Source document:
* * * * *

Tuesday, March 20, 2012

Corporate Bullies

The blogosphere exploded last month when Paypal started threatening account holders who published "extreme" erotic fiction - things like incest, pseudoincest, rape for titillation and bestiality. Our little publishing company, Excessica, was contacted directly by Paypal. Mark Coker from Smashwords was too. He fought the good fight, got lots of bloggers and tweeters on board, we all made a great big stink, and lo and behold... The good guys won! Might doesn't always equal right! Paypal reversed their decision!

Or... did they?

I received an email recently from Stuart, who runs A1 Adult Ebooks. They've always been willing to carry content that's a little more extreme than most, so Stuart is very familiar with credit card processors and their particulars when it comes to sex. He heard the news about Paypal and Mastercard and Visa, and he rejoiced. Finally! He was going to be able to sell all those books the CC processing companies previously refused to pay for!

* * * * *

Problem a:
Answer these questions about the blog post on corporate bullies:
(i) Which small publishing company did Paypal contact directly?
(ii) Who runs A1 Adult Ebooks?
(iii) On what date was the post published?
The blog post and the records have no connection to each other.

Multi-view geometry data:
* * * * *

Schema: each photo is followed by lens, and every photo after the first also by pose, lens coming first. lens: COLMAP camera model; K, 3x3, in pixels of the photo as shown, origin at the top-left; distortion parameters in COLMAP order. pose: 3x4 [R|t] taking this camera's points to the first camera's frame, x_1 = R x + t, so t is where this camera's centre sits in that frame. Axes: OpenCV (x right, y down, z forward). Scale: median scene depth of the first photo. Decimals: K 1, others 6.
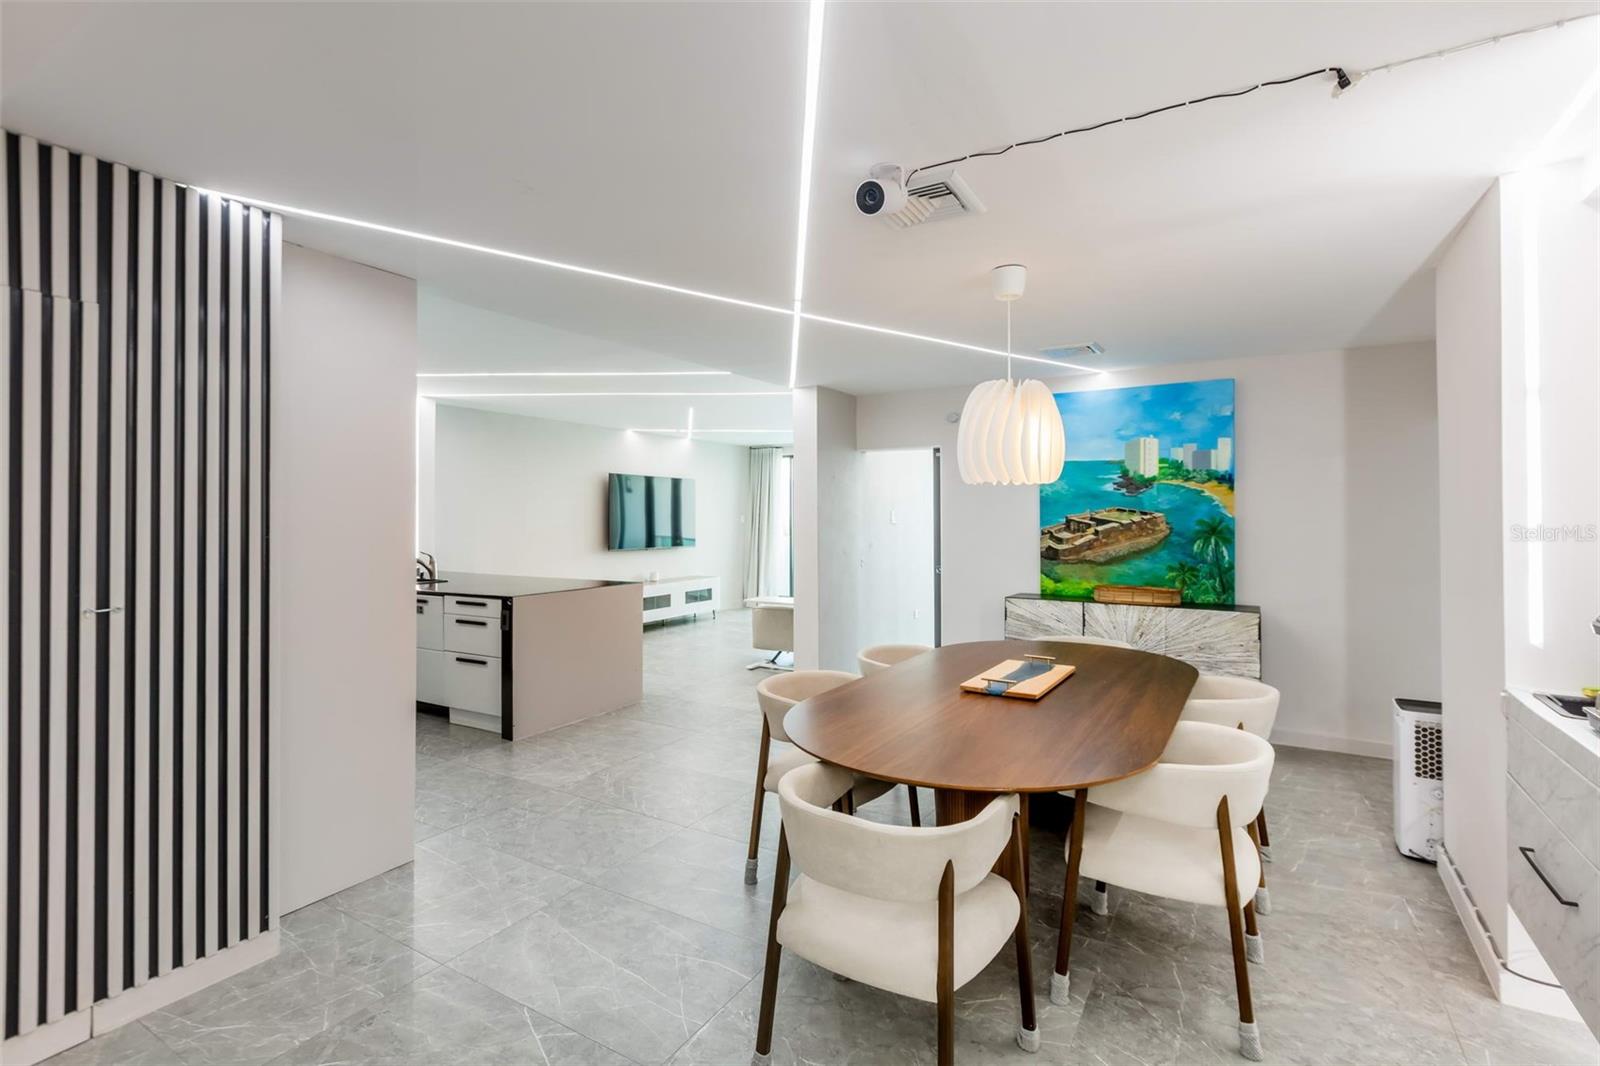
lens RADIAL K [[754.2, 0, 798.0], [0, 754.2, 512.7], [0, 0, 1]] dist [-0.001036, -0.000029]
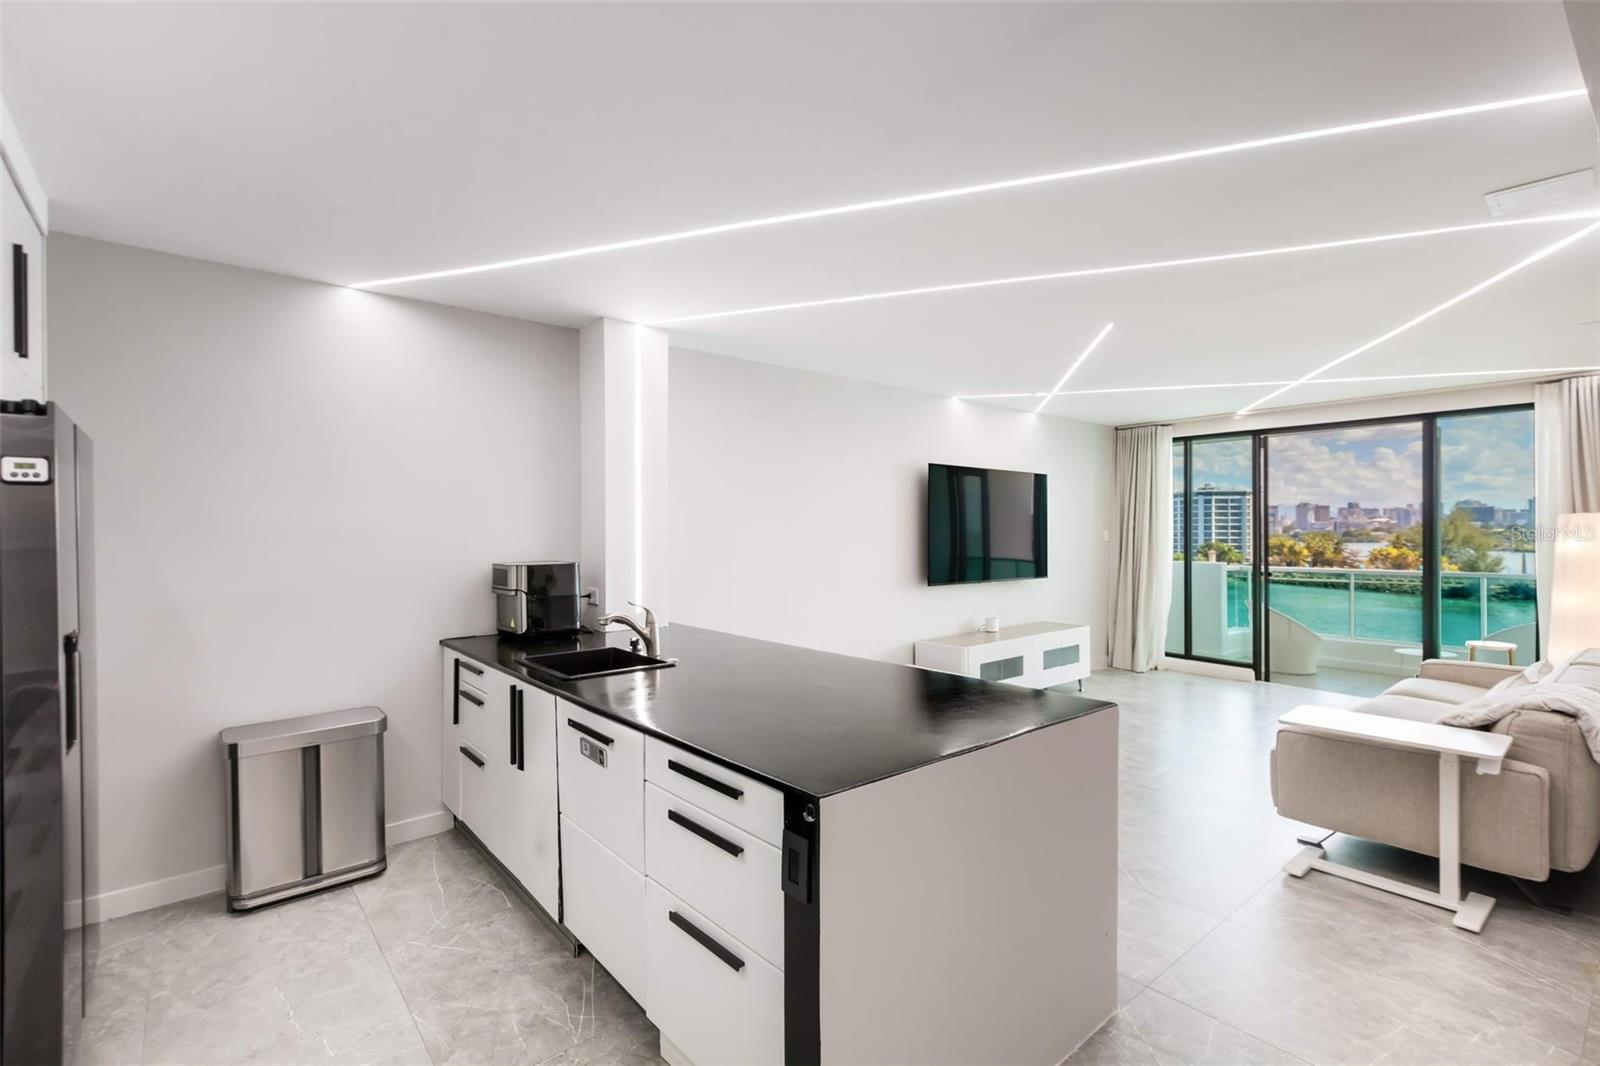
lens RADIAL K [[730.1, 0, 800.0], [0, 730.1, 533.0], [0, 0, 1]] dist [-0.001935, -0.000072]
pose [[0.946583, -0.001037, -0.322458, -0.144563], [0.003791, 0.999962, 0.007911, 0.000526], [0.322437, -0.008711, 0.946551, 0.357577]]
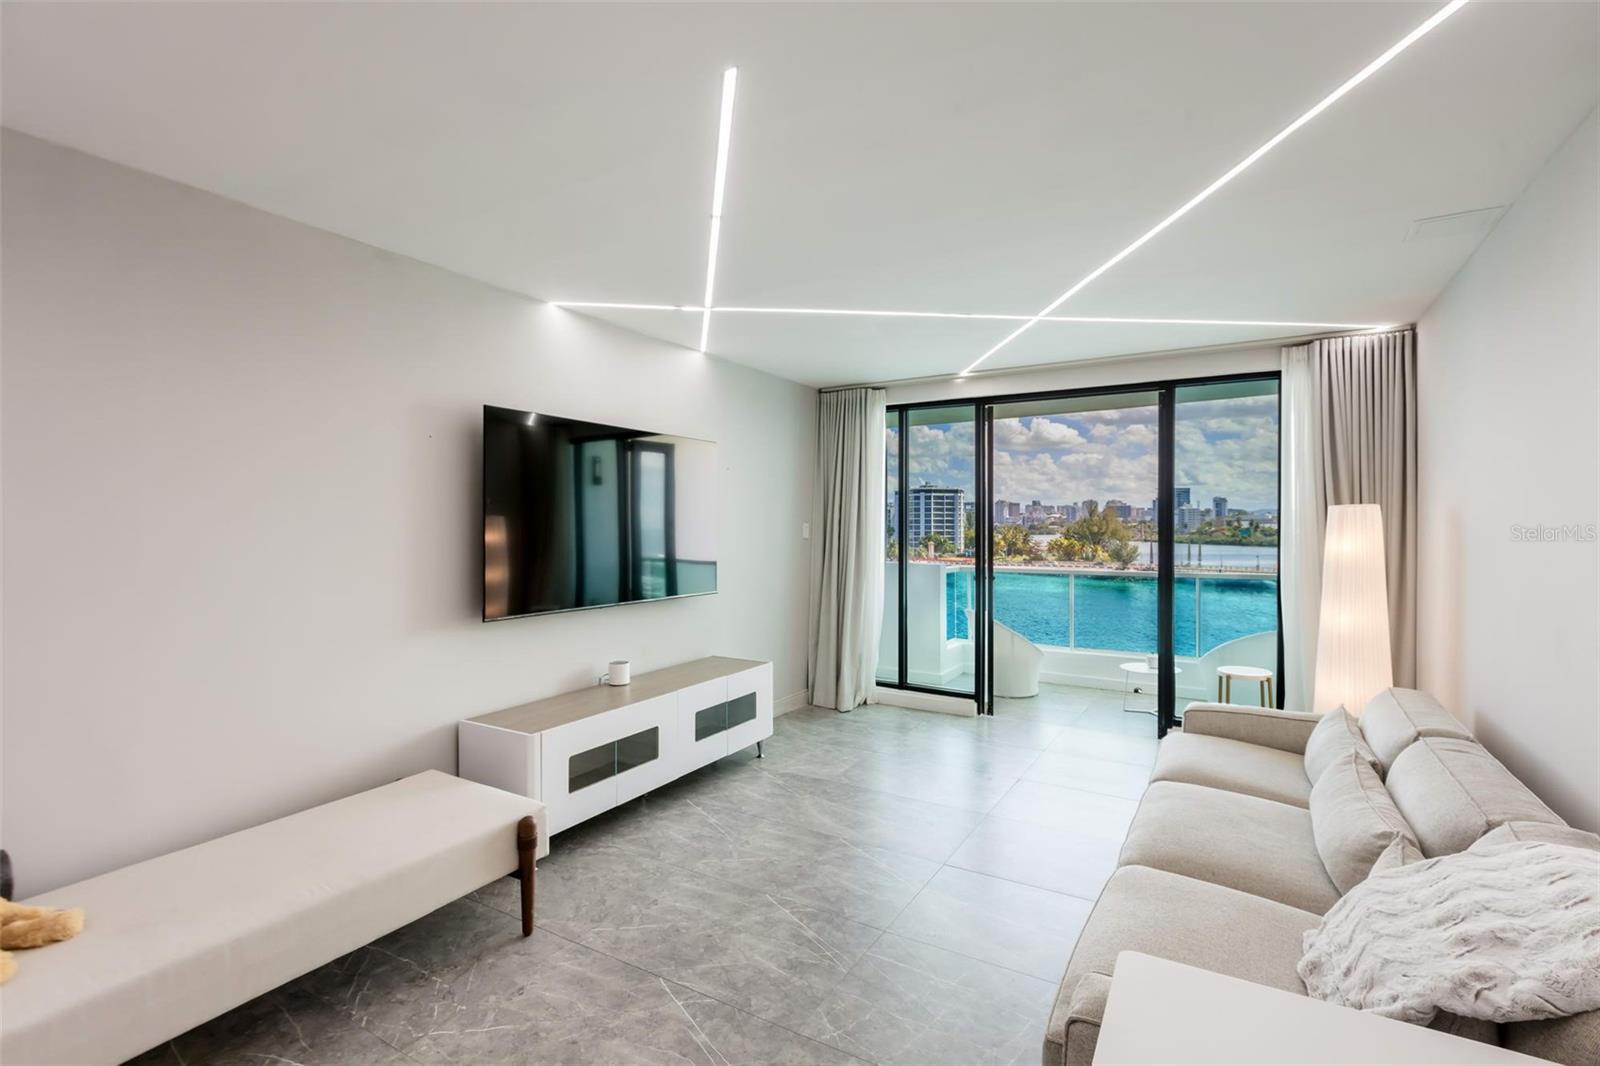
lens RADIAL K [[732.1, 0, 800.0], [0, 732.1, 533.0], [0, 0, 1]] dist [0.001461, 0.000157]
pose [[0.999963, 0.001559, 0.008413, -0.096737], [-0.001715, 0.999826, 0.018593, 0.001296], [-0.008383, -0.018607, 0.999792, 0.607230]]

* * * * *

Problem b: Duplicate every line of the multi-view geometry data records without changing anything, and leave the pictures out of your copy.

Exercise answer a:
(i) Excessica
(ii) Stuart
(iii) Tuesday, March 20, 2012

Exercise answer b:
Schema: each photo is followed by lens, and every photo after the first also by pose, lens coming first. lens: COLMAP camera model; K, 3x3, in pixels of the photo as shown, origin at the top-left; distortion parameters in COLMAP order. pose: 3x4 [R|t] taking this camera's points to the first camera's frame, x_1 = R x + t, so t is where this camera's centre sits in that frame. Axes: OpenCV (x right, y down, z forward). Scale: median scene depth of the first photo. Decimals: K 1, others 6.
lens RADIAL K [[754.2, 0, 798.0], [0, 754.2, 512.7], [0, 0, 1]] dist [-0.001036, -0.000029]
lens RADIAL K [[730.1, 0, 800.0], [0, 730.1, 533.0], [0, 0, 1]] dist [-0.001935, -0.000072]
pose [[0.946583, -0.001037, -0.322458, -0.144563], [0.003791, 0.999962, 0.007911, 0.000526], [0.322437, -0.008711, 0.946551, 0.357577]]
lens RADIAL K [[732.1, 0, 800.0], [0, 732.1, 533.0], [0, 0, 1]] dist [0.001461, 0.000157]
pose [[0.999963, 0.001559, 0.008413, -0.096737], [-0.001715, 0.999826, 0.018593, 0.001296], [-0.008383, -0.018607, 0.999792, 0.607230]]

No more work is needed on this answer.